Copy every record exactly, and keep the pictures out.

-- The input --
_ _ _ _ _

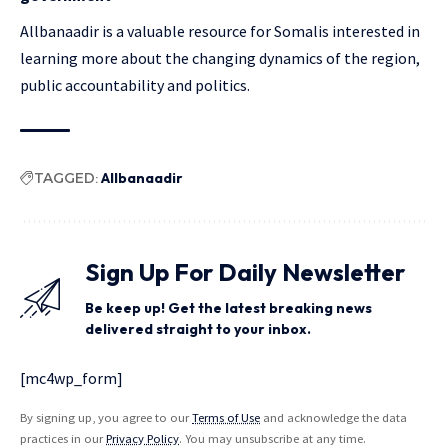
Allbanaadir is a valuable resource for Somalis interested in
learning more about the changing dynamics of the region,
public accountability and politics.
TAGGED:
Allbanaadir
Sign Up For Daily Newsletter
Be keep up! Get the latest breaking news
delivered straight to your inbox.
[mc4wp_form]
By signing up, you agree to our
Terms of Use
and acknowledge the data
practices in our
Privacy Policy
. You may unsubscribe at any time.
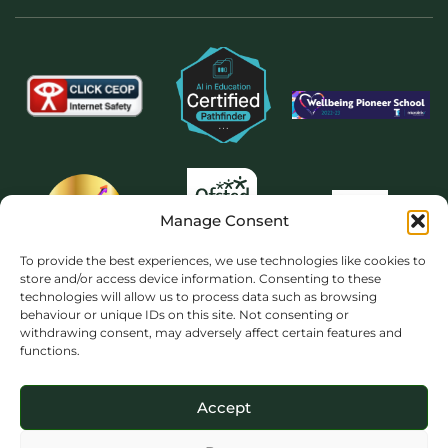
Manage Consent
To provide the best experiences, we use technologies like cookies to
store and/or access device information. Consenting to these
technologies will allow us to process data such as browsing
behaviour or unique IDs on this site. Not consenting or
withdrawing consent, may adversely affect certain features and
functions.
Accept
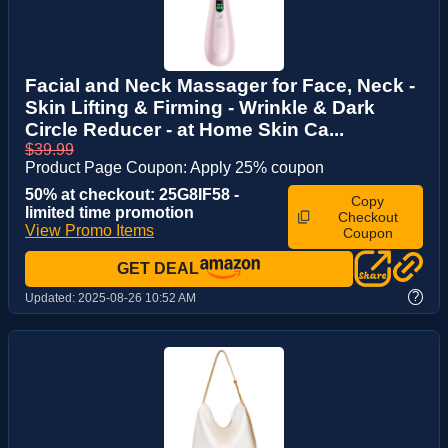
Facial and Neck Massager for Face, Neck -
Skin Lifting & Firming - Wrinkle & Dark
Circle Reducer - at Home Skin Ca...
$39.99
Product Page Coupon: Apply 25% coupon
50% at checkout: 25G8IF58 -
Copy
limited time promotion
Checkout
View Promo Items
Coupon
GET DEAL
?
Updated:
2025-08-26 10:52 AM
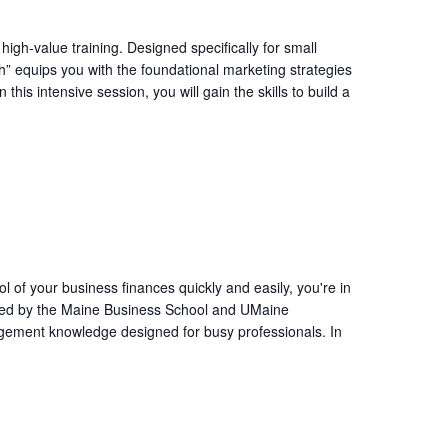
igh-value training. Designed specifically for small
” equips you with the foundational marketing strategies
his intensive session, you will gain the skills to build a
l of your business finances quickly and easily, you're in
ffered by the Maine Business School and UMaine
agement knowledge designed for busy professionals. In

_ _ _ _ _

-- Completed task --
Allbanaadir is a valuable resource for Somalis interested in
learning more about the changing dynamics of the region,
public accountability and politics.
TAGGED:
Allbanaadir
Sign Up For Daily Newsletter
Be keep up! Get the latest breaking news
delivered straight to your inbox.
[mc4wp_form]
By signing up, you agree to our
Terms of Use
and acknowledge the data
practices in our
Privacy Policy
. You may unsubscribe at any time.
Manage Consent
To provide the best experiences, we use technologies like cookies to
store and/or access device information. Consenting to these
technologies will allow us to process data such as browsing
behaviour or unique IDs on this site. Not consenting or
withdrawing consent, may adversely affect certain features and
functions.
Accept
Facial and Neck Massager for Face, Neck -
Skin Lifting & Firming - Wrinkle & Dark
Circle Reducer - at Home Skin Ca...
$39.99
Product Page Coupon: Apply 25% coupon
50% at checkout: 25G8IF58 -
Copy
limited time promotion
Checkout
View Promo Items
Coupon
GET DEAL
?
Updated:
2025-08-26 10:52 AM
igh-value training. Designed specifically for small
” equips you with the foundational marketing strategies
his intensive session, you will gain the skills to build a
l of your business finances quickly and easily, you're in
ffered by the Maine Business School and UMaine
agement knowledge designed for busy professionals. In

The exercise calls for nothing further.